# Current state START_ELEMENT is not among the states....



## ForenDaddy (23. Mrz 2011)

hi,
ich versuche gerade einen stax parser sinnvoll einzuseten, stolpere aber über ein problem, dass ich mir nicht so recht erklären kann.

folgender code funktioniert:

```
public class Parser {

    static File readXML = new File( "C:\\test.xml" );
    static String text = null;

    public static void main( String[] args ) throws XMLStreamException {
      
      XMLInputFactory inputFactory = XMLInputFactory.newInstance();
      XMLStreamReader stax = inputFactory.createXMLStreamReader( new StreamSource (readXML) );
      
      while( stax.hasNext() ) {
         stax.next();

            if ( stax.hasText() ) {
                 text = stax.getText();
                System.out.print( text + "test\n");
            }
      }
   }
}
```
dabei gibt er mir immer den text aus, der zwischen den tags des xml files liegt.
soweit so gut.
jetzt möchte ich, dass er mir nur den text ausgiebt, der zwischen bestimmten tags liegt.

```
public class Parser2 {
    static File readXML = new File( "C:\\test.xml" );
    static String text = null;
    static String name = null;

    public static void main( String[] args ) throws XMLStreamException {

      XMLInputFactory inputFactory = XMLInputFactory.newInstance();
      XMLStreamReader stax = inputFactory.createXMLStreamReader( new StreamSource (readXML) );

      while( stax.hasNext() ) {
        System.out.println( "Event: " + stax.getEventType() );

        switch ( stax.getEventType() ) {
            case XMLStreamConstants.START_ELEMENT:
                name = stax.getName().getLocalPart();
                System.out.println( name );
                if ( name.equals("fnr") ) {
                     text = stax.getText();
                     System.out.print( name + " Fahrzeugnummer: " + text + "\n");
                }
                break;
        }
        stax.next();
      }
   }
}
```
hier kriege ich die Fehlermeldung:
Exception in thread "main" java.lang.IllegalStateException: Current state START_ELEMENT is not among the statesCHARACTERS, COMMENT, CDATA, SPACE, ENTITY_REFERENCE, DTD valid for getText() 
        at com.sun.org.apache.xerces.internal.impl.XMLStreamReaderImpl.getText(XMLStreamReaderImpl.java:1061)
        at Parser2.main(Parser2.java:39)
Java Result: 1

die frage ist, warum bekomme, ich bei zeile 18 im 2. beispiel einen fehler, im 1. beispiel bei zeile 15 aber nicht?
sie unterscheiden sich doch gar nicht.


----------



## AmunRa (23. Mrz 2011)

Doch sie unterscheiden sich schon.

Im ersten Beispiel fragst du vorher ab ob das stax element einen Text hat. und nur dann kannst du stax.getText() fehlerfrei aufrufen.

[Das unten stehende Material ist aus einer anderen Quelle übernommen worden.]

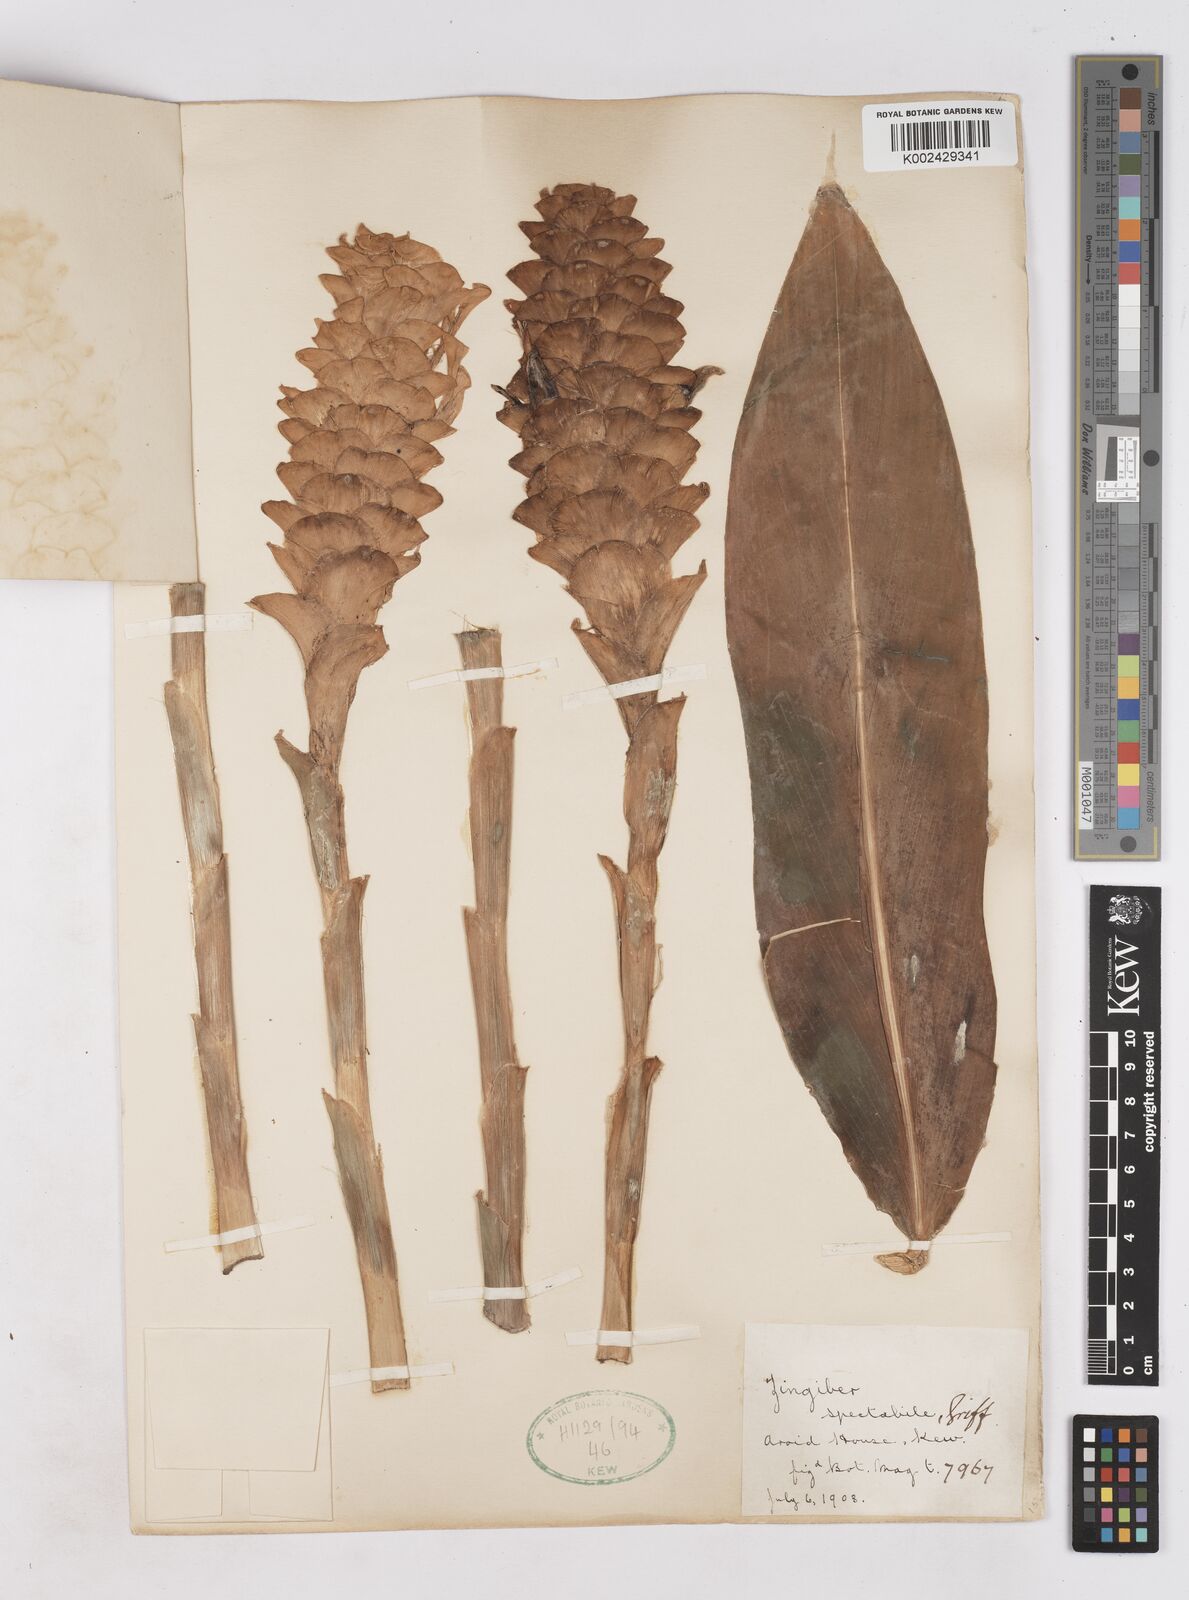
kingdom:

ein XML elemetn sieht so aus

<name>TEXT</name>
mit der case abfrage XMLStreamConstants.START_ELEMENT:

bist dugrade bei dem Tel <name> zu diesem Zeipunkt kannst du aber getText nicht aufrufen, da es ja gar keinen Text gibt.
erst wenn du z.B. im Sate XMLStreamConstants.CHARACTERS bist kannst du die getText() aufrufen.


----------



## ForenDaddy (23. Mrz 2011)

achsoooooooooooooooooooooooooooooooooooooo
ich dachte der parser geht zum nächsten tag mit stax.next().
der tag hat ja aus meiner sicht einen namen und einen text. z.B. <fnr>1234</fnr>
also habe ich sozusagen ein objekt fnr, dass aus dem namen = fnr und dem text = 1234 besteht.
das war zumindest mein gedanke.
aber er trennt wirklich jedesmal ab.
wenn er einen tag findet ist das ein "element", der nachfolgende text ist ein "element", abschließende tag ist auch "element.
und da muss ich jedesmal stax.next() sagen, damit ich von element zu element komme.
seh ich das richtig?

ich habe das jetzt so gemacht:

```
if ( name.equals("fnr") ) {
                    stax.next();
                    text = stax.getText();
                    System.out.print( name + " Fahrzeugnummer: " + text + "\n");
                }
```
ich habe nur die zeile 2 hinzugefügt.
damit er, wenn er ein entsprechendes tag findet, dann zum nächsten element hüpft, dem eigentlich gewünschten text.


----------



## AmunRa (23. Mrz 2011)

Wenn das bei dir so funktioniert kannst du das natürlich verwednen.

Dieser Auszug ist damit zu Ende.